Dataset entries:
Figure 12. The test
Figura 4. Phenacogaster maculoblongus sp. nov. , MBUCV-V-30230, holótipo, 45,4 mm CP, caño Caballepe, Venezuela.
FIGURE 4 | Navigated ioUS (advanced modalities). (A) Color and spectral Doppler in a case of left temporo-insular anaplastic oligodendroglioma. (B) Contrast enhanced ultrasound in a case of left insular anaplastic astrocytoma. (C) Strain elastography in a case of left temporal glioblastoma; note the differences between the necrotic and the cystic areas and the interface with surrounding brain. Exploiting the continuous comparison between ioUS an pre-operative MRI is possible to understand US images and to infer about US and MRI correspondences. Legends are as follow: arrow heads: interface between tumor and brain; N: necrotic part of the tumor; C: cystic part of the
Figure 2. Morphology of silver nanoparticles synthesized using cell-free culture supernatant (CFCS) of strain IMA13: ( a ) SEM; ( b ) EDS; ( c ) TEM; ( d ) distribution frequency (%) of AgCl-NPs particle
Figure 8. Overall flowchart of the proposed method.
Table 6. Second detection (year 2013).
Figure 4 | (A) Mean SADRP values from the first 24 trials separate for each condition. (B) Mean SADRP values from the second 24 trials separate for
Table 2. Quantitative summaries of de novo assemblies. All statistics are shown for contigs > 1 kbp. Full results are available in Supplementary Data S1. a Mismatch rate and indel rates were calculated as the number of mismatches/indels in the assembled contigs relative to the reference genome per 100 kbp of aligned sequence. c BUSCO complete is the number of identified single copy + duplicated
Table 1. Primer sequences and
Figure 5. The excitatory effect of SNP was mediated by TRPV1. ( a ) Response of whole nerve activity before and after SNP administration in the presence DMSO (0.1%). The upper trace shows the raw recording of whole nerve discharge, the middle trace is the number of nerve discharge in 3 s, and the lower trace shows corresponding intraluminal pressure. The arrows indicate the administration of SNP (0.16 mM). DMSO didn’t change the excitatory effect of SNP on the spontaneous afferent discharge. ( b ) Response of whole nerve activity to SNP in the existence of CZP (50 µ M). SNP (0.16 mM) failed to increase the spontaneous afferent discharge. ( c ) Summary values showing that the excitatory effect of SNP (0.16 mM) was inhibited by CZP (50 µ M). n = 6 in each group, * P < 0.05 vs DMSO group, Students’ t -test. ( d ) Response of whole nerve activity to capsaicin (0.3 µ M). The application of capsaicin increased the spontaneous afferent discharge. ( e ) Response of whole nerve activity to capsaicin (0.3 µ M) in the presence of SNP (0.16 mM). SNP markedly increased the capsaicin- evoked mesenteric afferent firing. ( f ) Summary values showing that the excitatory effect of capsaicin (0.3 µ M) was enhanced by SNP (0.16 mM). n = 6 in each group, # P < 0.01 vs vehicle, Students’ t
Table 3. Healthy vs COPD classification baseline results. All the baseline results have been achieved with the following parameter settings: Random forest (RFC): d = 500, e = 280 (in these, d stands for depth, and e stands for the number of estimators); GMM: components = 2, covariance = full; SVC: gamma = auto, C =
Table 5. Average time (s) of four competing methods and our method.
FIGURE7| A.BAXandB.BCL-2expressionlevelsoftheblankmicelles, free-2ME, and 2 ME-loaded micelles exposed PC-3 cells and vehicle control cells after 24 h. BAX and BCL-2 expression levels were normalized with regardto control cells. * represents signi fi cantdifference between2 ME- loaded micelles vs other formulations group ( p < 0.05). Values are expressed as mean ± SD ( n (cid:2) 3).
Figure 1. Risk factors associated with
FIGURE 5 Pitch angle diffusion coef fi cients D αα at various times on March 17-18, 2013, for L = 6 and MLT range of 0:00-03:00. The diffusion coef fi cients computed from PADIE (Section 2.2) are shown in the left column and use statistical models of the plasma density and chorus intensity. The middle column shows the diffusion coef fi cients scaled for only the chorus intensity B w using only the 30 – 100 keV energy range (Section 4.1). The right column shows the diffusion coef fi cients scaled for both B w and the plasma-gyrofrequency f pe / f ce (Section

**WHAT IS NEEDED:**
Where a line above holds the word "method", copy it.

**RESPONSE TO THIS EXERCISE:**
Figure 8. Overall flowchart of the proposed method.
Table 5. Average time (s) of four competing methods and our method.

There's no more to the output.